Task requirements ▸
**1)** In the leather pouch thread, what color is DogBox considering for another pouch?
**2)** Explain, using the leather pouch thread, why Clint says no commission is being received for the review.

### Document

# You will All Want One MWUHAHAHAHA



## Barky Bow (Jun 14, 2014)

That is my juvenile attempt to laugh like an evil villain!!!

A few weeks back Magic Torch posted a topic about his hand made leather pouches.

I am not shy when it comes to asking questions as I believe that if you don't ask you won't know, so I asked him if he would make one for me.

The guy is a gentleman and a brilliant leather workman, artisan, genius,.....sorry i'm not sure of the correct term.

He explained a few options to me and I chose one that I thought would suit me.

This is what I received from him.

I am not a fussy person but I definitely do not like to feel let down or ripped off. If anyone has a chance to deal with Magic Torch you will find that that is the complete opposite after you have got your order.

The pouch when you first look at it just oozes quality and workmanship, the attention to detail is astounding and no matter how long I look at it I always seem to find a different way of appreciating the time and effort and skill and dedication to a craft and more and more and more.

This is by far the best money I have spent on leather so far and as the heading states you will all want one!!!

I cannot recommend enough to any of you on the forum who like quality and usability when it comes to holding your balls of steel... or lead depending on your weight preference..... Hee Hee Hee

Here are a few pictures. I tried so hard to capture how incredibly fantastic these pouches are but my photography skills are not the best.

YOU ALL NEED TO GET ONE OF THESE

.










































My wife has just asked me if I am getting a commission from this review and I will tell you guys what I told her .

"I am not getting commission as I have already received more than I could ask for"

Thank you Jamie

Enough said

Clint


----------



## daveee88 (Mar 8, 2012)

I enquired with magic torch about one of these a few days ago and I thought what he's charging for them is well worth the money!...nice to hear from someone who has actually purchased one. Looks like I'll have to start saving as one of these is definitely on my wishlist! Thanks..Dave


----------



## S.S. sLinGeR (Oct 17, 2013)

There super nice! Enjoy.


----------



## DogBox (Aug 11, 2014)

I wholeheartedly agree, Clint! When I purchased my Ammo Pouch [holds heaps!] the communication proved to be a "top selling point" from Jamie!

I love the pouch I have and am considering another in the Natural Aged Red-Rust color.

I wish him all the best as his Leather skills are terrific! Just what this forum needs. Thanks: Magic Torch!

DB


----------



## MagicTorch100 (Jun 4, 2013)

I can confirm no commission was paid :d, thanks Clint a very kind review (I was going to make a reference about looking after balls etc, I decided against it).


----------

######
### Excerpted records

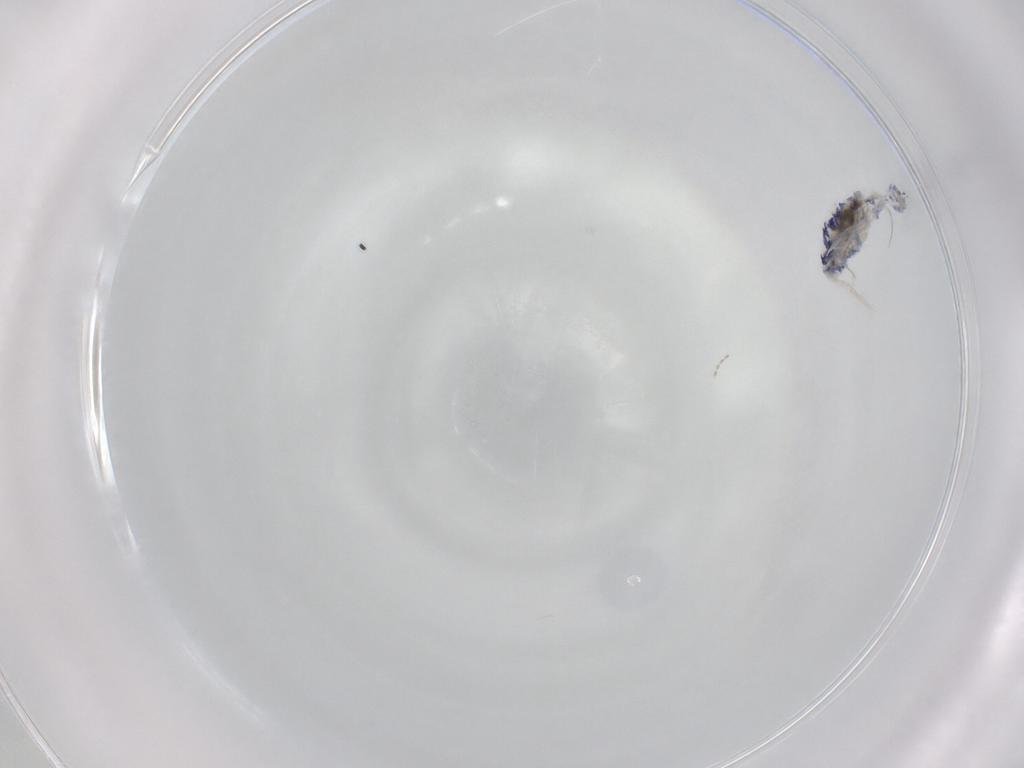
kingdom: Animalia
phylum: Arthropoda
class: Collembola
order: Entomobryomorpha
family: Entomobryidae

######

Solution set ▸
**1)** Natural Aged Red-Rust.

**2)** Clint's stated reason is that more than could be asked for has already been received. MagicTorch100 later confirms that no commission was paid.